#### [Exercise prompt]
Rewrite the stretch of the rows below that opens with the line containing "[149, 283, 252, 360] [8, 263, 324, 381]" and closes with the line containing "[101, 345, 283, 434] [197, 365, 227, 386]" as a Markdown table with the columns No. and Entry, one numbered line per table row and blank lines dropped. Leave the pictures out of the answer.

*** Materials provided

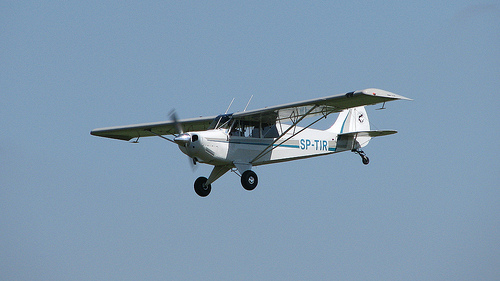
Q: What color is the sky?
A: Blue.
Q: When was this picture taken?
A: The daytime.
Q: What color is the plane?
A: White.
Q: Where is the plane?
A: In the sky.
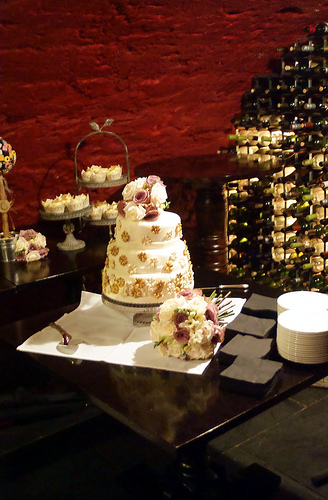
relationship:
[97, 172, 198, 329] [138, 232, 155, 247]
wedding cake has a gold flower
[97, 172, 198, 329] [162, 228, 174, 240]
wedding cake has a gold flower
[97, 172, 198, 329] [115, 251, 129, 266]
wedding cake has a gold flower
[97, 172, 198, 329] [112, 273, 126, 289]
wedding cake has a gold flower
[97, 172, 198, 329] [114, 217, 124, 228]
wedding cake has a gold flower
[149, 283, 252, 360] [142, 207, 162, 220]
bouquet of flower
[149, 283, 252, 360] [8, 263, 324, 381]
bouquet on table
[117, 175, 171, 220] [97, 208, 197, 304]
bouquet on cake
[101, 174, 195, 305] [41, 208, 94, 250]
cake on stand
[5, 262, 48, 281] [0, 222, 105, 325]
reflection on table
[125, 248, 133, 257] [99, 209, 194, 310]
frosting on cake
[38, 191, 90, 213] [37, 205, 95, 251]
cupcakes on stand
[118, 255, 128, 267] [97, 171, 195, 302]
frosting on wedding cake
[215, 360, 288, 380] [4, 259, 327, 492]
napkin on table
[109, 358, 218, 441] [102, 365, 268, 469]
reflection on table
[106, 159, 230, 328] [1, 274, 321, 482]
cake on table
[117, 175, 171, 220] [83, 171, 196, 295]
bouquet on cake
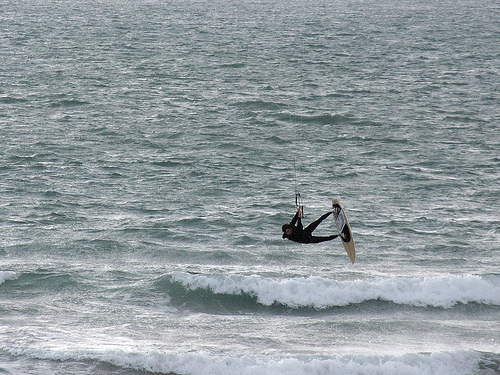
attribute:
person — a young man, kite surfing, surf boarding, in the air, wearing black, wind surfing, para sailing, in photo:
[281, 206, 348, 243]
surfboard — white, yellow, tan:
[331, 198, 357, 265]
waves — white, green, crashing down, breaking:
[5, 175, 495, 370]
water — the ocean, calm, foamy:
[1, 2, 496, 369]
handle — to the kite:
[294, 190, 306, 220]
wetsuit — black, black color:
[283, 215, 338, 244]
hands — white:
[296, 207, 303, 221]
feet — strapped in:
[331, 207, 347, 240]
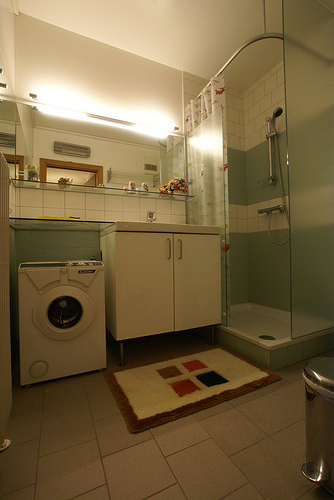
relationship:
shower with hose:
[272, 107, 283, 119] [266, 120, 288, 246]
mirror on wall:
[36, 157, 105, 187] [0, 10, 246, 381]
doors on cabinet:
[117, 232, 225, 343] [97, 221, 222, 364]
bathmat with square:
[101, 345, 283, 434] [197, 365, 227, 386]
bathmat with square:
[101, 345, 283, 434] [169, 373, 200, 396]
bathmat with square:
[101, 345, 283, 434] [155, 361, 181, 380]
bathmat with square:
[101, 345, 283, 434] [182, 353, 207, 372]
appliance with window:
[17, 259, 106, 387] [45, 294, 83, 327]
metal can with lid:
[297, 353, 333, 497] [296, 352, 331, 397]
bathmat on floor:
[101, 334, 283, 434] [4, 341, 332, 498]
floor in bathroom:
[4, 341, 332, 498] [0, 1, 331, 498]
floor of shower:
[227, 311, 311, 340] [181, 43, 333, 371]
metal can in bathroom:
[301, 353, 334, 500] [0, 1, 331, 498]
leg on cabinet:
[115, 342, 130, 367] [99, 221, 221, 367]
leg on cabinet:
[205, 322, 218, 349] [99, 221, 221, 367]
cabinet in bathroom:
[99, 221, 221, 367] [0, 1, 331, 498]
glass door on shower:
[279, 0, 332, 339] [175, 4, 332, 370]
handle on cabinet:
[179, 238, 183, 258] [99, 221, 221, 367]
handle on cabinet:
[165, 238, 172, 258] [99, 221, 221, 367]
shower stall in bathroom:
[182, 30, 332, 372] [0, 1, 331, 498]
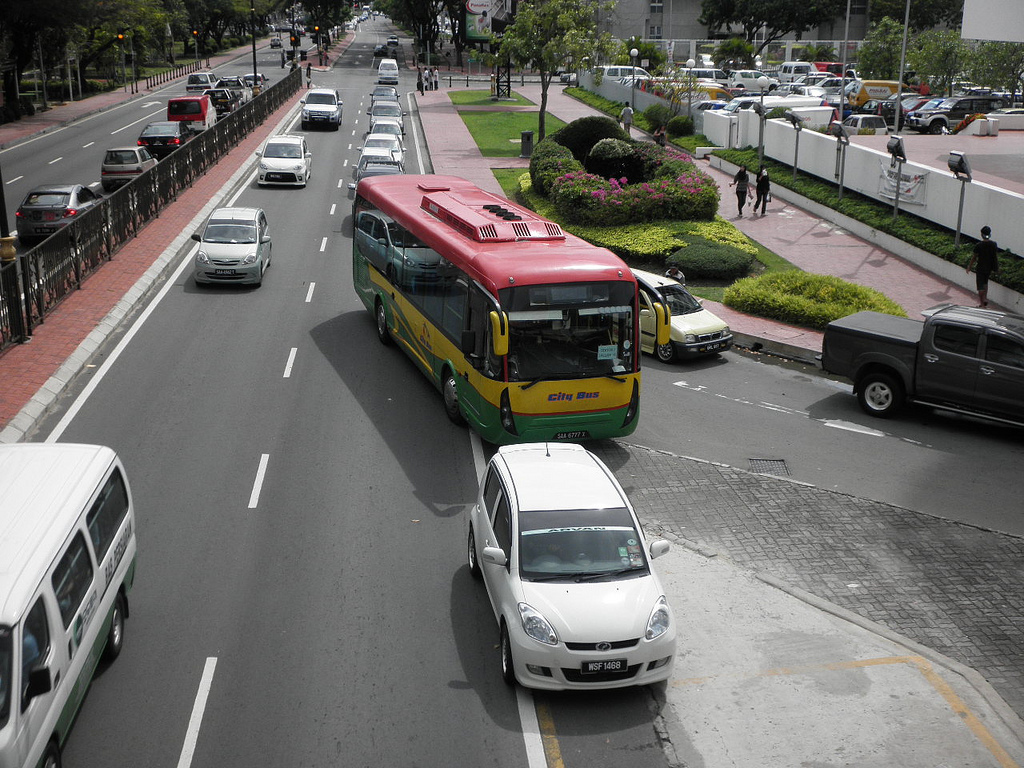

******

#### [Written solution]
| No. | Entry |
|---|---|
| 1 | [149, 283, 252, 360] [8, 263, 324, 381] |
| 2 | bouquet on table |
| 3 | [117, 175, 171, 220] [97, 208, 197, 304] |
| 4 | bouquet on cake |
| 5 | [101, 174, 195, 305] [41, 208, 94, 250] |
| 6 | cake on stand |
| 7 | [5, 262, 48, 281] [0, 222, 105, 325] |
| 8 | reflection on table |
| 9 | [125, 248, 133, 257] [99, 209, 194, 310] |
| 10 | frosting on cake |
| 11 | [38, 191, 90, 213] [37, 205, 95, 251] |
| 12 | cupcakes on stand |
| 13 | [118, 255, 128, 267] [97, 171, 195, 302] |
| 14 | frosting on wedding cake |
| 15 | [215, 360, 288, 380] [4, 259, 327, 492] |
| 16 | napkin on table |
| 17 | [109, 358, 218, 441] [102, 365, 268, 469] |
| 18 | reflection on table |
| 19 | [106, 159, 230, 328] [1, 274, 321, 482] |
| 20 | cake on table |
| 21 | [117, 175, 171, 220] [83, 171, 196, 295] |
| 22 | bouquet on cake |
| 23 | attribute: |
| 24 | person — a young man, kite surfing, surf boarding, in the air, wearing black, wind surfing, para sailing, in photo: |
| 25 | [281, 206, 348, 243] |
| 26 | surfboard — white, yellow, tan: |
| 27 | [331, 198, 357, 265] |
| 28 | waves — white, green, crashing down, breaking: |
| 29 | [5, 175, 495, 370] |
| 30 | water — the ocean, calm, foamy: |
| 31 | [1, 2, 496, 369] |
| 32 | handle — to the kite: |
| 33 | [294, 190, 306, 220] |
| 34 | wetsuit — black, black color: |
| 35 | [283, 215, 338, 244] |
| 36 | hands — white: |
| 37 | [296, 207, 303, 221] |
| 38 | feet — strapped in: |
| 39 | [331, 207, 347, 240] |
| 40 | relationship: |
| 41 | shower with hose: |
| 42 | [272, 107, 283, 119] [266, 120, 288, 246] |
| 43 | mirror on wall: |
| 44 | [36, 157, 105, 187] [0, 10, 246, 381] |
| 45 | doors on cabinet: |
| 46 | [117, 232, 225, 343] [97, 221, 222, 364] |
| 47 | bathmat with square: |
| 48 | [101, 345, 283, 434] [197, 365, 227, 386] |